The Reserve Bank of India (RBI) appears to have landed an ace with its decision to kill the liquidity deficit that has persisted in the system for years now. There are some lingering concerns over how deftly RBI will be able to implement the strategy, which requires it to infuse cash through a mix of foreign exchange operations and bond buys. However, the broad consensus is that RBI’s move is a smart one.
The new strategy, as the RBI governor articulated after the monetary policy announcement, has been brought in to ensure that the broader economy benefits from the policy rate cuts announced. As is widely known, banks have failed to pass on the full extent of previous rate cuts and have blamed tight liquidity for this. RBI has now addressed those concerns.
So will bank lending rates start to fall now?
Most analysts say they will. But there is still a debate on how soon rates will fall and how far they will drop. Bankers have been cagey. They have all welcomed RBI’s move, but none have gone on record to say that rates will come down any quicker now.
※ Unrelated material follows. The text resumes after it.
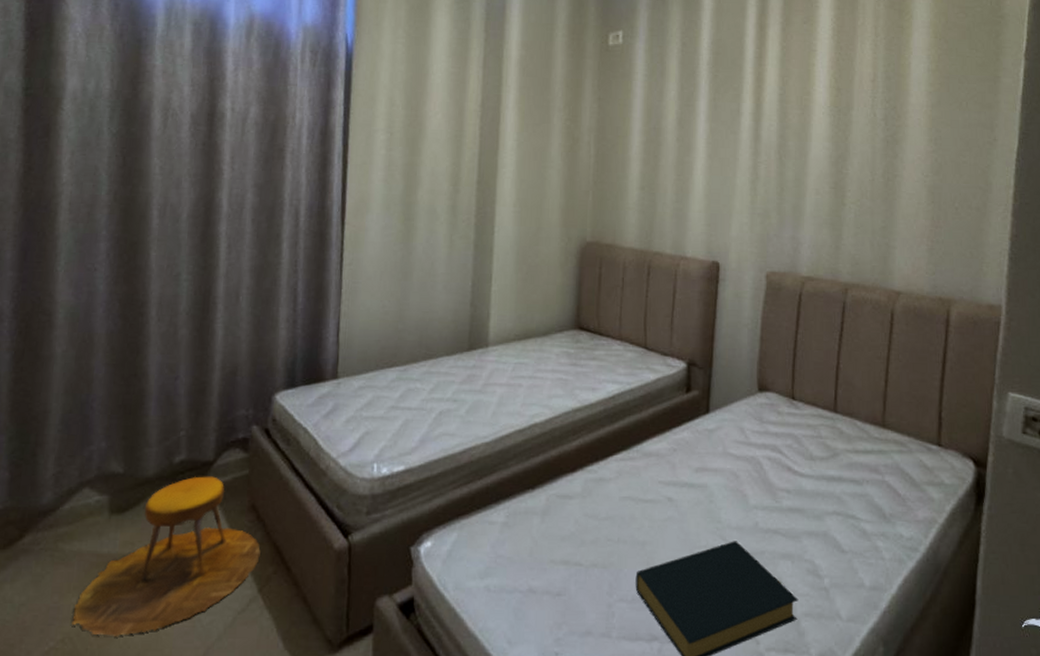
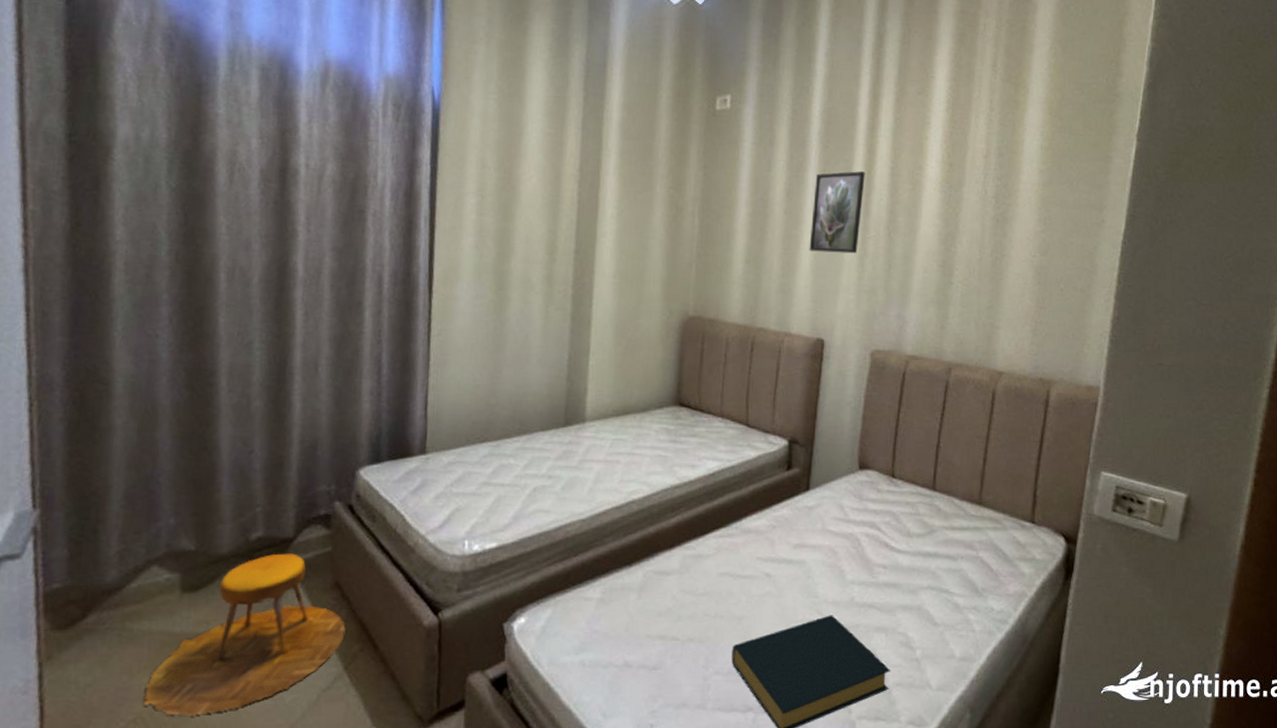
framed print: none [702,98,755,178] -> present [809,171,865,254]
They are waiting to see liquidity conditions actually improve and are also assessing how far they can drop their deposit rates without hurting deposit growth (which has fallen to a 63-year low) further. That is not to say that rates won’t fall. They probably will, but eventually rather than immediately.
The quantum of the fall may also not be as large as some expect. Citi Research, for instance, in a note on 6 April, said the marginal cost of funds-based lending rate (MCLR) will fall 10-25 basis points from here. One basis point is one-hundredth of a percentage point.